Have you heard about Ben Edelman?
His story is rocketing around the internet. He’s a Harvard Business School professor and lawyer who feels he was cheated by a small Chinese restaurant (seen above in a Boston.com photo) in the Boston area, and decided to bring the wrath of the law on the restaurant’s owner. See the full story here: http://bit.ly/1GaYqj5.
In a (litchi) nutshell, Attorney/Professor Edelman ordered food from the restaurant, referring to an online menu for his order. When the food arrived, the bill was four dollars higher than he expected – each of the four items was a dollar more than the menu said. So his total bill, which should have been $53.35 was actually $57.35.
In a series of back-and-forth emails, the restaurateur apologized profusely, noting that he hadn’t gotten around to updating the prices on his website and offering to refund the four bucks and update the website immediately. In return, Prof. Edelman threatened him with legal action and demanded not just the four dollars but in anticipation of a victory in court, twelve dollars representing treble damages. Let me note – he was dead serious.
Even after the owner incredibly offered to pay the $12, Prof. Edelman persisted. One has to assume that at his billable hourly rate, he must have invested way more than $12 in this petulant exercise.
But, as it is said, Karma’s a bitch. Boston.com managed to get ahold of the email exchange (maybe this small businessman is a little savvier than Prof. Edelman imagined) and the story instantly went viral on Twitter and Facebook. In the end, Prof. Edelman not only did not get his $4, he issued a groveling apology. The whole sorry episode left Edelman’s reputation in tatters, a high price for a $4 error.
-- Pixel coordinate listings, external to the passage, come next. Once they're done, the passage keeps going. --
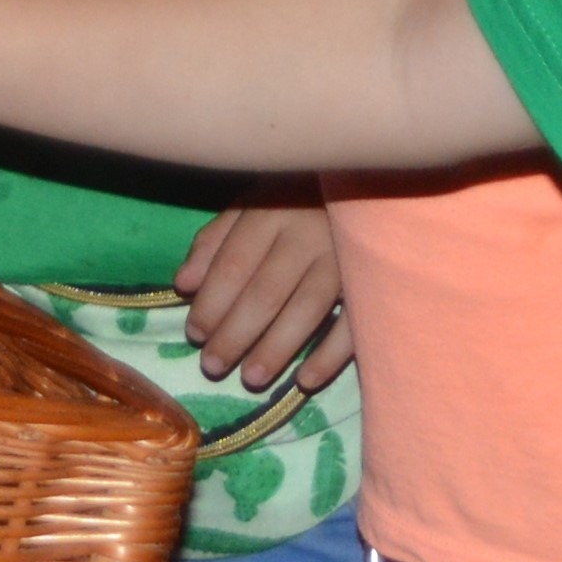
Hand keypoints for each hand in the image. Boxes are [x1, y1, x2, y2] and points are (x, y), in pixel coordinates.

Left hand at [178, 201, 355, 390]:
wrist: (372, 182)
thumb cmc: (300, 197)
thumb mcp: (253, 203)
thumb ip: (216, 239)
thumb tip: (184, 284)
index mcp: (273, 210)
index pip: (235, 263)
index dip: (211, 302)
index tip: (194, 335)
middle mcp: (309, 232)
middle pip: (266, 291)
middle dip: (234, 334)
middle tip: (211, 367)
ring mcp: (346, 257)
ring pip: (307, 309)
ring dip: (275, 349)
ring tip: (251, 378)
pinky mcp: (377, 280)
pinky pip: (353, 324)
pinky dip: (329, 355)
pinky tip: (305, 380)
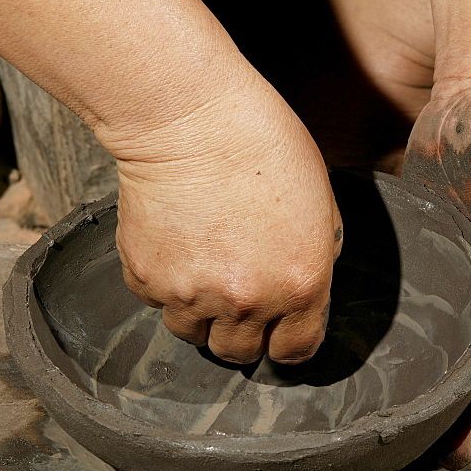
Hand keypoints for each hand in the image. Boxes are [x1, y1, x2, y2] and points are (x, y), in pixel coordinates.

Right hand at [112, 80, 341, 364]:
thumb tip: (303, 289)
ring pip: (192, 334)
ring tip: (204, 270)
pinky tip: (176, 244)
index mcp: (300, 286)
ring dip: (200, 314)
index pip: (295, 351)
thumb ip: (315, 258)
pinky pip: (157, 301)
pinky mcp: (148, 278)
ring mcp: (191, 294)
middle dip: (243, 332)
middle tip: (239, 298)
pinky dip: (165, 284)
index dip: (288, 342)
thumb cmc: (264, 144)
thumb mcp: (322, 204)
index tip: (281, 334)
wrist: (191, 118)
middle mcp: (246, 302)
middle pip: (239, 352)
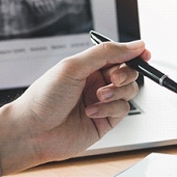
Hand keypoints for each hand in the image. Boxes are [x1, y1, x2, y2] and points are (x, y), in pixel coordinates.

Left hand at [0, 40, 150, 173]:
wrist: (32, 131)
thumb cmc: (43, 98)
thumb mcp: (74, 66)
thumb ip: (106, 53)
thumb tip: (134, 45)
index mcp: (88, 66)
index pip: (118, 55)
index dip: (133, 53)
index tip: (144, 53)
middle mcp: (96, 83)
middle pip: (128, 72)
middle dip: (125, 74)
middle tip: (113, 78)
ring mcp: (102, 102)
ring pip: (129, 91)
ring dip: (117, 92)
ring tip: (98, 97)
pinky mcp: (105, 121)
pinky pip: (122, 110)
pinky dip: (109, 109)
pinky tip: (92, 112)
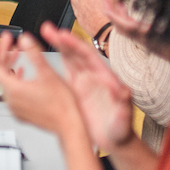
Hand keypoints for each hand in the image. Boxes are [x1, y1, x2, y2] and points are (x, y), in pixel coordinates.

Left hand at [0, 30, 84, 140]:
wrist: (69, 125)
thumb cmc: (62, 105)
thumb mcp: (48, 73)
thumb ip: (34, 54)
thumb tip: (24, 39)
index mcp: (13, 90)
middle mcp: (10, 100)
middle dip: (2, 54)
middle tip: (8, 42)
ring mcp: (15, 107)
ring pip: (5, 82)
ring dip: (9, 65)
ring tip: (16, 53)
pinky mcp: (21, 112)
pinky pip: (12, 93)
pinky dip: (14, 79)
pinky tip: (22, 72)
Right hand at [41, 23, 134, 151]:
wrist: (114, 141)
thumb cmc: (122, 130)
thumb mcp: (124, 118)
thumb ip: (124, 105)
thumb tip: (124, 91)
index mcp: (105, 79)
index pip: (89, 57)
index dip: (76, 45)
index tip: (64, 36)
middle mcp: (94, 77)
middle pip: (77, 53)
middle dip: (63, 40)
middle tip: (48, 28)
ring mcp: (84, 83)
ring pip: (69, 59)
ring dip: (58, 45)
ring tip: (45, 32)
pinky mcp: (76, 90)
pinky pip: (64, 71)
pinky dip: (54, 62)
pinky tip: (45, 55)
Google “Ben Edelman” and the first five pages (as far as I bothered to look) are all-Ben-the-jerk-all-the-time.
To be sure, I don’t like it when I feel cheated – not for four bucks or four cents – but if Prof. Edelman really felt aggrieved, he should have reveled in his victory (the offered refund) and left well enough alone. Instead, he crapped in his own bed and while he was at it, dragged the legal profession through a cesspool, along with his employer. At least one mortified HBS student felt compelled to start a fundraiser for the homeless in part to counter the negative publicity.
In contrast, the restaurant acted with dignity and grace throughout, including, as noted, the triple refund offer. Days after the blow-up, the restaurant, Sichuan Garden, issued a statement which in part read:
“We have been overwhelmed with the response and support that has flooded our way. It means the world to know that there are still good people in this world. We have been contacted by people from California all the way to Australia offering kind words and support. I have been attempting to keep up with writing back personally and thanking each and every one of you. We have been offered donations, free services, including website services and legal advice, which I kindly denied.
“I just want to make clear that we are not a business in financial distress. We have been blessed with the support of our amazing community and hospitality family that has understood the value of a hard working family. Your support and kind words are more then enough.”
A class act, in stark contrast to Prof. Edelman’s proctological rant.
I hardly need to note that we might never have heard of Professor Edelman were it not for social media. And on some level, I wish that I had not. Few are ennobled by reading of the supremely repulsive behavior of a whiny brat with three (three!) degrees from Harvard.
This episode also reminds me of a situation I once incited that makes me glad Twitter wasn’t even imaginable at the time.
Many years ago, my son was a fan of a popular band that was scheduled to play at Roseland here in New York. Feeling that he was not old enough to attend such a concert on his own, I decided to accompany him and ordered two tickets via Ticketmaster. The tickets were about $35 each and also came with a few dollars service charge and a shipping and handling fee. The tickets arrived as promised, but the day before the concert, one of the performers took ill and the concert was cancelled.
I returned the tickets by mail and in due course received a refund, which covered only the face value of the tickets – not the service fee or shipping and handling. Incensed, I sent a letter off to the company headquarters in Los Angeles and demanded that the fees be refunded as well. I addressed the letter to Mr. Fred Rosen, CEO, but of course I expected the letter to be shunted to the customer service department.
A few days later, I received a call from none other than Mr. Fred Rosen. I was instantly dumbfounded that the CEO of a big outfit like Ticketmaster would personally call a customer!
Mr. Rosen that said to me that in the more than 20 years since he founded Ticketmaster, not one customer had ever demanded the refund of the service fees and shipping and handling charges – I was the very first. In his born-and-raised-in-Noo-Yawk accent, he was charming but insistent, and I felt like a complete schmuck. Especially after he kindly suggested that in the future should I order through Ticketmaster, I should request the tickets to be held at the will-call window; no shipping charges would be applied and in the event of a cancelation, the tickets would be automatically refunded back to my credit card. Now I felt like a double-schmuck!
I thanked him for his call and apologized for taking his time. And I have followed his advice ever since. I hope he’s forgotten about me.